# [WHAT IS NEEDED]
Please reproduce the rows below word for word, keeping every line unchanged.

• • • • •

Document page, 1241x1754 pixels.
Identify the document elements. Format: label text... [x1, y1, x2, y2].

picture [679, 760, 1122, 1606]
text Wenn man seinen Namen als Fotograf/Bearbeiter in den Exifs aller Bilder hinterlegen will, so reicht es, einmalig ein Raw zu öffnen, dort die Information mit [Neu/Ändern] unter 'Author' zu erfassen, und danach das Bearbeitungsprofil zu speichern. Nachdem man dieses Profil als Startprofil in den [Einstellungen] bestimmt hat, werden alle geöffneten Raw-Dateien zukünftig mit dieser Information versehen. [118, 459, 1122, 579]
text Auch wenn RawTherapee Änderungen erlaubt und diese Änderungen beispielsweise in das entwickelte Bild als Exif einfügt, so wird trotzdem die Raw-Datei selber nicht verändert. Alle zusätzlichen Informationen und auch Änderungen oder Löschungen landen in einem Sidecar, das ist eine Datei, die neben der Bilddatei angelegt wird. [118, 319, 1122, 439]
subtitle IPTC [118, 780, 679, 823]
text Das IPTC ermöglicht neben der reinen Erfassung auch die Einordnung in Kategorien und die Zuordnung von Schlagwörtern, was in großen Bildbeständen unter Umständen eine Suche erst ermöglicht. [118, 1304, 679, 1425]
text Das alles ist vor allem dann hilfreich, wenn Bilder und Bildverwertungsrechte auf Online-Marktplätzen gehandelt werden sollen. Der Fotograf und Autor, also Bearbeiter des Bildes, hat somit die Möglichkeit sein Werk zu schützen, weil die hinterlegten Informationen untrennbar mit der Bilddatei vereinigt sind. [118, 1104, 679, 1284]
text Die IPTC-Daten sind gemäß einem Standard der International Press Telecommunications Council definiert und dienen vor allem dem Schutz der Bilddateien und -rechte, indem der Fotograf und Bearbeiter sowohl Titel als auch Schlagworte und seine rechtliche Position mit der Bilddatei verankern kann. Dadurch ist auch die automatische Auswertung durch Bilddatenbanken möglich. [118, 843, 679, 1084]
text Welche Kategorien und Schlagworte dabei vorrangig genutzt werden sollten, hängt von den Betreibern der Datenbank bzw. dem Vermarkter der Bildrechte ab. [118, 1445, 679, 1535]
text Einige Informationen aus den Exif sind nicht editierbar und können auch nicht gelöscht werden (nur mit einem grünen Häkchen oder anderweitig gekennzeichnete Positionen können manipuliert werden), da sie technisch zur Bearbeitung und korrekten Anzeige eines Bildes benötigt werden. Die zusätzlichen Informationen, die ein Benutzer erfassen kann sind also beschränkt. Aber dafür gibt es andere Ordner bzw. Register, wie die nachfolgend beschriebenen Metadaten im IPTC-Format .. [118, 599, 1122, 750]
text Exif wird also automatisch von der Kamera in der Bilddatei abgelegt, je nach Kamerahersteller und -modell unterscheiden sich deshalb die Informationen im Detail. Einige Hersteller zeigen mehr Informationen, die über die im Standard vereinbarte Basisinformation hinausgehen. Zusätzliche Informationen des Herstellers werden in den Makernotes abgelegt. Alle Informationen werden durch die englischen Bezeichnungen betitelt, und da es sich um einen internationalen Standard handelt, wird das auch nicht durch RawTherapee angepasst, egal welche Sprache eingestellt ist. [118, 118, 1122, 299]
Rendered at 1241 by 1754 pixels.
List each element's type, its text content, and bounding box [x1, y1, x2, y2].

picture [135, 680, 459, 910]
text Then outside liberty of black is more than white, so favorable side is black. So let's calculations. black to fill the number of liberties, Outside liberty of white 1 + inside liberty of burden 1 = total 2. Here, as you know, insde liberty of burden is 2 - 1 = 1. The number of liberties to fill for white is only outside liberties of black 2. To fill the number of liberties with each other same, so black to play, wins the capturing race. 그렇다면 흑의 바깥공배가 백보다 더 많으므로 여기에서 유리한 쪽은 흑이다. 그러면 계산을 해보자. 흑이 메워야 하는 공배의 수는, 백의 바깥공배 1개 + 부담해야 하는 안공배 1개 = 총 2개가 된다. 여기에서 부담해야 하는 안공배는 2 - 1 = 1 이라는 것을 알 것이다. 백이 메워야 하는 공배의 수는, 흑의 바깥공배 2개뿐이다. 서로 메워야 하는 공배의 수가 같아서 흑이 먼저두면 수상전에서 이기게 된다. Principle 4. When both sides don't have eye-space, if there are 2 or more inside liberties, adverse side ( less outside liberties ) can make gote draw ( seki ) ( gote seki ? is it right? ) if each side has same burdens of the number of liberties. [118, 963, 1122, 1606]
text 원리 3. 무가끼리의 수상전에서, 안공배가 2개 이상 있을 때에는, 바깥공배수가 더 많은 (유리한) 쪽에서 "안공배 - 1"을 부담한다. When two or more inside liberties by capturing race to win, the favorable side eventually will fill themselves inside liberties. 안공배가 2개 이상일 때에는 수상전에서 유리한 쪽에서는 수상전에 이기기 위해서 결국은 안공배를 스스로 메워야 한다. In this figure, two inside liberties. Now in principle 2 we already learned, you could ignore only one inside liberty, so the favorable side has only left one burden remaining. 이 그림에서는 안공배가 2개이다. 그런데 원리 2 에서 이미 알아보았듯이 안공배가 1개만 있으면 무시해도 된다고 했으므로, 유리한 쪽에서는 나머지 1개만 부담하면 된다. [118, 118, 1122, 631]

• • • • •

# [REPLY]
Document page, 1241x1754 pixels.
Identify the document elements. Format: label text... [x1, y1, x2, y2].

picture [679, 760, 1122, 1606]
text Wenn man seinen Namen als Fotograf/Bearbeiter in den Exifs aller Bilder hinterlegen will, so reicht es, einmalig ein Raw zu öffnen, dort die Information mit [Neu/Ändern] unter 'Author' zu erfassen, und danach das Bearbeitungsprofil zu speichern. Nachdem man dieses Profil als Startprofil in den [Einstellungen] bestimmt hat, werden alle geöffneten Raw-Dateien zukünftig mit dieser Information versehen. [118, 459, 1122, 579]
text Auch wenn RawTherapee Änderungen erlaubt und diese Änderungen beispielsweise in das entwickelte Bild als Exif einfügt, so wird trotzdem die Raw-Datei selber nicht verändert. Alle zusätzlichen Informationen und auch Änderungen oder Löschungen landen in einem Sidecar, das ist eine Datei, die neben der Bilddatei angelegt wird. [118, 319, 1122, 439]
subtitle IPTC [118, 780, 679, 823]
text Das IPTC ermöglicht neben der reinen Erfassung auch die Einordnung in Kategorien und die Zuordnung von Schlagwörtern, was in großen Bildbeständen unter Umständen eine Suche erst ermöglicht. [118, 1304, 679, 1425]
text Das alles ist vor allem dann hilfreich, wenn Bilder und Bildverwertungsrechte auf Online-Marktplätzen gehandelt werden sollen. Der Fotograf und Autor, also Bearbeiter des Bildes, hat somit die Möglichkeit sein Werk zu schützen, weil die hinterlegten Informationen untrennbar mit der Bilddatei vereinigt sind. [118, 1104, 679, 1284]
text Die IPTC-Daten sind gemäß einem Standard der International Press Telecommunications Council definiert und dienen vor allem dem Schutz der Bilddateien und -rechte, indem der Fotograf und Bearbeiter sowohl Titel als auch Schlagworte und seine rechtliche Position mit der Bilddatei verankern kann. Dadurch ist auch die automatische Auswertung durch Bilddatenbanken möglich. [118, 843, 679, 1084]
text Welche Kategorien und Schlagworte dabei vorrangig genutzt werden sollten, hängt von den Betreibern der Datenbank bzw. dem Vermarkter der Bildrechte ab. [118, 1445, 679, 1535]
text Einige Informationen aus den Exif sind nicht editierbar und können auch nicht gelöscht werden (nur mit einem grünen Häkchen oder anderweitig gekennzeichnete Positionen können manipuliert werden), da sie technisch zur Bearbeitung und korrekten Anzeige eines Bildes benötigt werden. Die zusätzlichen Informationen, die ein Benutzer erfassen kann sind also beschränkt. Aber dafür gibt es andere Ordner bzw. Register, wie die nachfolgend beschriebenen Metadaten im IPTC-Format .. [118, 599, 1122, 750]
text Exif wird also automatisch von der Kamera in der Bilddatei abgelegt, je nach Kamerahersteller und -modell unterscheiden sich deshalb die Informationen im Detail. Einige Hersteller zeigen mehr Informationen, die über die im Standard vereinbarte Basisinformation hinausgehen. Zusätzliche Informationen des Herstellers werden in den Makernotes abgelegt. Alle Informationen werden durch die englischen Bezeichnungen betitelt, und da es sich um einen internationalen Standard handelt, wird das auch nicht durch RawTherapee angepasst, egal welche Sprache eingestellt ist. [118, 118, 1122, 299]
Rendered at 1241 by 1754 pixels.
List each element's type, its text content, and bounding box [x1, y1, x2, y2].

picture [135, 680, 459, 910]
text Then outside liberty of black is more than white, so favorable side is black. So let's calculations. black to fill the number of liberties, Outside liberty of white 1 + inside liberty of burden 1 = total 2. Here, as you know, insde liberty of burden is 2 - 1 = 1. The number of liberties to fill for white is only outside liberties of black 2. To fill the number of liberties with each other same, so black to play, wins the capturing race. 그렇다면 흑의 바깥공배가 백보다 더 많으므로 여기에서 유리한 쪽은 흑이다. 그러면 계산을 해보자. 흑이 메워야 하는 공배의 수는, 백의 바깥공배 1개 + 부담해야 하는 안공배 1개 = 총 2개가 된다. 여기에서 부담해야 하는 안공배는 2 - 1 = 1 이라는 것을 알 것이다. 백이 메워야 하는 공배의 수는, 흑의 바깥공배 2개뿐이다. 서로 메워야 하는 공배의 수가 같아서 흑이 먼저두면 수상전에서 이기게 된다. Principle 4. When both sides don't have eye-space, if there are 2 or more inside liberties, adverse side ( less outside liberties ) can make gote draw ( seki ) ( gote seki ? is it right? ) if each side has same burdens of the number of liberties. [118, 963, 1122, 1606]
text 원리 3. 무가끼리의 수상전에서, 안공배가 2개 이상 있을 때에는, 바깥공배수가 더 많은 (유리한) 쪽에서 "안공배 - 1"을 부담한다. When two or more inside liberties by capturing race to win, the favorable side eventually will fill themselves inside liberties. 안공배가 2개 이상일 때에는 수상전에서 유리한 쪽에서는 수상전에 이기기 위해서 결국은 안공배를 스스로 메워야 한다. In this figure, two inside liberties. Now in principle 2 we already learned, you could ignore only one inside liberty, so the favorable side has only left one burden remaining. 이 그림에서는 안공배가 2개이다. 그런데 원리 2 에서 이미 알아보았듯이 안공배가 1개만 있으면 무시해도 된다고 했으므로, 유리한 쪽에서는 나머지 1개만 부담하면 된다. [118, 118, 1122, 631]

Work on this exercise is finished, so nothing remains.